[TEXT FOR ANALYSIS — start]

Katie Couric Remembering Princess Diana’s Funeral Will Break Your Heart

Celebrity

As the 22nd anniversary of Princess Diana‘s untimely death approaches, many can still remember where they were on that universally heartbreaking day. 

While the world awaited news of the late Princess of Wales’ fate after suffering a car crash, journalist Katie Couric was “glued to the TV.” As she recalled in an essay penned for InStyle, her late husband Jay Monahan was in the midst of his battle with colon cancer when Diana tragically died on August 31, 1997. Less than a week later, Couric was in London, a city in mourning as she described, to cover the funeral for NBC. 

“Although I was reporting on what was going on, I too was mourning Princess Diana. And at the same time, I kept imagining what would happen if my husband died from the cancer that had taken over our lives,” Couric wrote in the essay. “The young princes [Prince William and Prince Harry] made me think of our own young daughters and what losing a parent might mean for them. At one point, the producers had to take the cameras off me, because I was so choked up and tears started to stream down my face.”

Not only did the heartbreaking funeral trigger those thoughts for Couric, but she was also mourning someone she had reported on during her career and eventually met a year earlier at a Chicago luncheon held in Diana’s honor. 

“We chatted and she told me she liked my pink lipstick,” Couric described. “Then I said something like, ‘You must be exhausted traveling and meeting so many people and having to shake hands with all these strangers. Are you excited to go home?’ I will never forget her response: ‘I would be, but I’m going home to an empty house.'” That year, she and Prince Charles divorced. 

Princess Diana

Tim Graham Photo Library via Getty Images

15 years later, Couric crossed paths with Diana’s sons when she interviewed William and Harry following the former’s high-profile wedding to Kate Middleton

“At that point, my husband had been gone for 14 years. I always wondered about the void he left in our girls’ lives, especially when it came to big occasions. So I asked Prince William as gingerly as possible about not having his mom at his wedding to Kate Middleton,” she recalled in the essay. He answered that it was difficult, but that he had prepared himself beforehand. “It’s the one time since she’s died where I’ve thought to myself, ‘It would be fantastic if she was here,'” William told Couric in the interview. 

“I felt really sad for him and sad about how much Diana had missed,” the journalist wrote. “But I also felt proud as a mother that he understood how painful it was not having her there, yet knew he had to soldier on.”

[TEXT FOR ANALYSIS — finish]

*REQUIRED ACTION 1*: Retype the stretch of the Katie Couric article above from "Katie Couric Remembering" through "funeral for NBC.", keeping every word and punctuation mark the same.
*REQUIRED ACTION 2*: In the Katie Couric article above, where did Couric meet Princess Diana a year before the funeral?

[EXERCISE DATA — start]

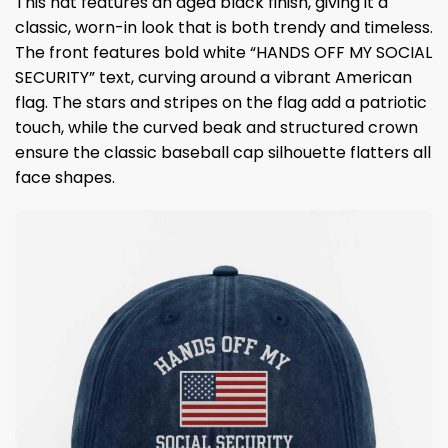
This hat features an aged black finish, giving it a
classic, worn-in look that is both trendy and timeless.
The front features bold white “HANDS OFF MY SOCIAL
SECURITY” text, curving around a vibrant American
flag. The stars and stripes on the flag add a patriotic
touch, while the curved beak and structured crown
ensure the classic baseball cap silhouette flatters all
face shapes.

[EXERCISE DATA — finish]

*ANSWER BOX 1*:
Katie Couric Remembering Princess Diana’s Funeral Will Break Your Heart

Celebrity

As the 22nd anniversary of Princess Diana‘s untimely death approaches, many can still remember where they were on that universally heartbreaking day. 

While the world awaited news of the late Princess of Wales’ fate after suffering a car crash, journalist Katie Couric was “glued to the TV.” As she recalled in an essay penned for InStyle, her late husband Jay Monahan was in the midst of his battle with colon cancer when Diana tragically died on August 31, 1997. Less than a week later, Couric was in London, a city in mourning as she described, to cover the funeral for NBC.

*ANSWER BOX 2*: At a Chicago luncheon held in Diana's honor.